* 抜粋:

汗による不快感と臭いを抑える化繊ベースレイヤー『Chemical B』が新登場
帝人フロンティアと共同開発したベースレイヤーシリーズ「Chemical B」により、これまでの化繊ベースレイヤーの弱点だった「汗冷え」と「臭い」の問題を解消。
汗を素早く吸い上げ乾かす、肌と点接触の生地構造により汗冷えを抑え、さらに菌が発生しにくい弱酸性の糸で不快な臭いを防ぐ。まさに化繊とメリノウールの長所を併せ持ったベースレイヤーとして完成した。
これまで化繊を敬遠してきた人にこそ使ってほしい、山をアクティブに旅する人のためのベースレイヤー。
Chemical B シリーズの特徴
- 汗処理に優れ、長時間負荷の高い行動をしても快適
- 化学繊維でありながら防臭・消臭性に優れ、効果が持続
- メリノウールよりも軽量
- 薄いメッシュ生地ながら、毛玉ができにくい耐久性
制作ノート
なぜ化繊のベースレイヤーを作ったのか?
これまでメリノウールにこだわってきた自分が、なぜこの化繊のベースレイヤーシリーズ「Chemical B」を作ったのか?
始まりは、2019年から2020年にかけて、1年以上にわたり取り組んだ連載企画『山と道ラボ ベースレイヤー編』だった。
この企画の目的は、ベースレイヤーの機能について調査し、考察を深めることだったが、裏テーマとして、「メリノウールの素晴らしさを徹底的に検証し、その魅力を伝えたい」という思いもあった。

* 取り組む課題:
A – 抜粋について、次の問いに答えてください。
(i) 「Chemical B」はどの会社と共同開発されましたか。
(ii) シリーズの特徴の中で、メリノウールと比べて優れている点は何ですか。
(iii) 2019年から2020年にかけて取り組んだ連載企画の名前は何ですか。
B – 抜粋の「汗による不快感と臭いを抑える化繊ベースレイヤー『Chemical B』が新登場」から「る人のためのベースレイヤー。」までを一字一句そのまま書き写してください。

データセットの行
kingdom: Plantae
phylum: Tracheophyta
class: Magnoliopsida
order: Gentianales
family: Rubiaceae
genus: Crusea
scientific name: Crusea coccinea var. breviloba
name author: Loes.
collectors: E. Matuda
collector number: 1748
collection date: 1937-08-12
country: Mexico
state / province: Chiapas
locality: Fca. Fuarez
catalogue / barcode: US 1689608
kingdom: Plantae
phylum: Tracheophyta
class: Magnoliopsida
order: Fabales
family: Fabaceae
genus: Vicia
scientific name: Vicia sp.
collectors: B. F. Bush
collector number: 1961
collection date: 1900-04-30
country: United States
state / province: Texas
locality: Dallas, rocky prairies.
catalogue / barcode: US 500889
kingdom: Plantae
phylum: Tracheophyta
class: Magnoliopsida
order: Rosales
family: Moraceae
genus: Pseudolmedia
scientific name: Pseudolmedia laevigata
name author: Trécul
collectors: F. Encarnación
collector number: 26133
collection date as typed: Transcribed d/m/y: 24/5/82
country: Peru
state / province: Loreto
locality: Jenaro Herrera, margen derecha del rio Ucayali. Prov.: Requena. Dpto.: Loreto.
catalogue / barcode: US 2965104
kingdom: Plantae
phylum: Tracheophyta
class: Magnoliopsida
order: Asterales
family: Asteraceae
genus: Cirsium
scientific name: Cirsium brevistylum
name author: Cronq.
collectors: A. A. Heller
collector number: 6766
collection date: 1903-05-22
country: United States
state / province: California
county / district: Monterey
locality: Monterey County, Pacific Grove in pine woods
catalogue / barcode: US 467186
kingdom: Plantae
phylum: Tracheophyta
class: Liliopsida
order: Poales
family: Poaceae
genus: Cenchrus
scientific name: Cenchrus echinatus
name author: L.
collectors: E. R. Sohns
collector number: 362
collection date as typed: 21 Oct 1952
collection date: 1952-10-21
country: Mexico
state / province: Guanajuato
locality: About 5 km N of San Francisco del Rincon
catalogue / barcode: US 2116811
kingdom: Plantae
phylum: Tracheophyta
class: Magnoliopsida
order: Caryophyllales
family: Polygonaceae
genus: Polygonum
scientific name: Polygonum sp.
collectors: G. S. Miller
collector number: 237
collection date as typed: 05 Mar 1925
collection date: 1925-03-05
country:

* 練習の解答:
A –
(i) 帝人フロンティア
(ii) メリノウールよりも軽量であること
(iii) 『山と道ラボ ベースレイヤー編』

B –
汗による不快感と臭いを抑える化繊ベースレイヤー『Chemical B』が新登場
帝人フロンティアと共同開発したベースレイヤーシリーズ「Chemical B」により、これまでの化繊ベースレイヤーの弱点だった「汗冷え」と「臭い」の問題を解消。
汗を素早く吸い上げ乾かす、肌と点接触の生地構造により汗冷えを抑え、さらに菌が発生しにくい弱酸性の糸で不快な臭いを防ぐ。まさに化繊とメリノウールの長所を併せ持ったベースレイヤーとして完成した。
これまで化繊を敬遠してきた人にこそ使ってほしい、山をアクティブに旅する人のためのベースレイヤー。